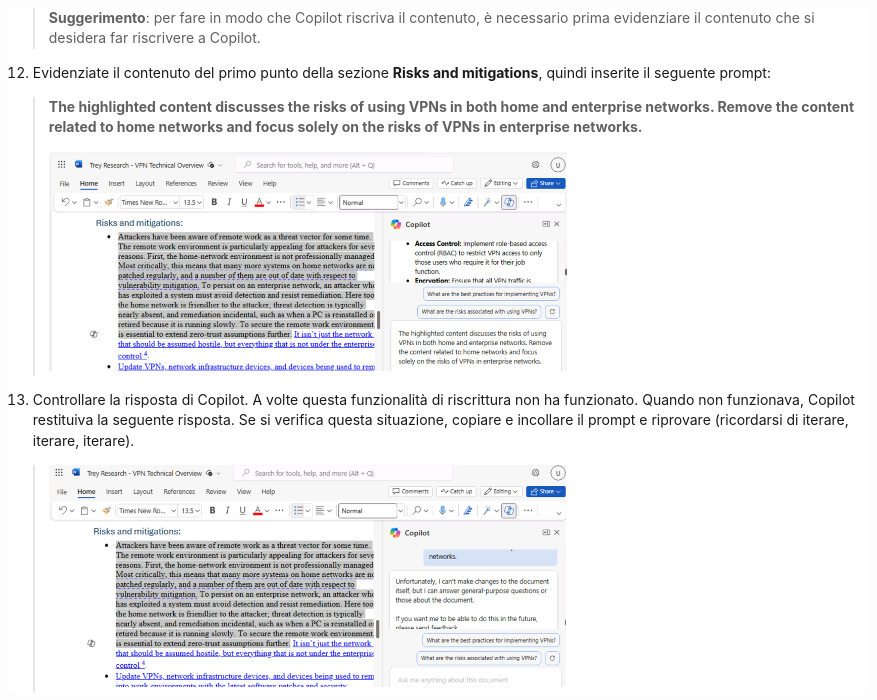 > **Suggerimento**: per fare in modo che Copilot riscriva il contenuto,
> è necessario prima evidenziare il contenuto che si desidera far
> riscrivere a Copilot.

12. Evidenziate il contenuto del primo punto della sezione **Risks and
    mitigations**, quindi inserite il seguente prompt:

> **The highlighted content discusses the risks of using VPNs in both
> home and enterprise networks. Remove the content related to home
> networks and focus solely on the risks of VPNs in enterprise
> networks.**
>
> <img src="./media/image41.png" style="width:5.3961in;height:2.28375in"
> alt="A screenshot of a computer Description automatically generated" />

13. Controllare la risposta di Copilot. A volte questa funzionalità di
    riscrittura non ha funzionato. Quando non funzionava, Copilot
    restituiva la seguente risposta. Se si verifica questa situazione,
    copiare e incollare il prompt e riprovare (ricordarsi di iterare,
    iterare, iterare).

> <img src="./media/image42.png" style="width:5.38806in;height:2.31317in"
> alt="A screenshot of a computer Description automatically generated" />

- [Work instructions]:
Pictures are to be left out; all else in the entries above is to be quoted exactly.

- [Solution to this problem]:
 > **Suggerimento**: per fare in modo che Copilot riscriva il contenuto,
> è necessario prima evidenziare il contenuto che si desidera far
> riscrivere a Copilot.

12. Evidenziate il contenuto del primo punto della sezione **Risks and
    mitigations**, quindi inserite il seguente prompt:

> **The highlighted content discusses the risks of using VPNs in both
> home and enterprise networks. Remove the content related to home
> networks and focus solely on the risks of VPNs in enterprise
> networks.**
>
> <img src="./media/image41.png" style="width:5.3961in;height:2.28375in"
> alt="A screenshot of a computer Description automatically generated" />

13. Controllare la risposta di Copilot. A volte questa funzionalità di
    riscrittura non ha funzionato. Quando non funzionava, Copilot
    restituiva la seguente risposta. Se si verifica questa situazione,
    copiare e incollare il prompt e riprovare (ricordarsi di iterare,
    iterare, iterare).

> <img src="./media/image42.png" style="width:5.38806in;height:2.31317in"
> alt="A screenshot of a computer Description automatically generated" />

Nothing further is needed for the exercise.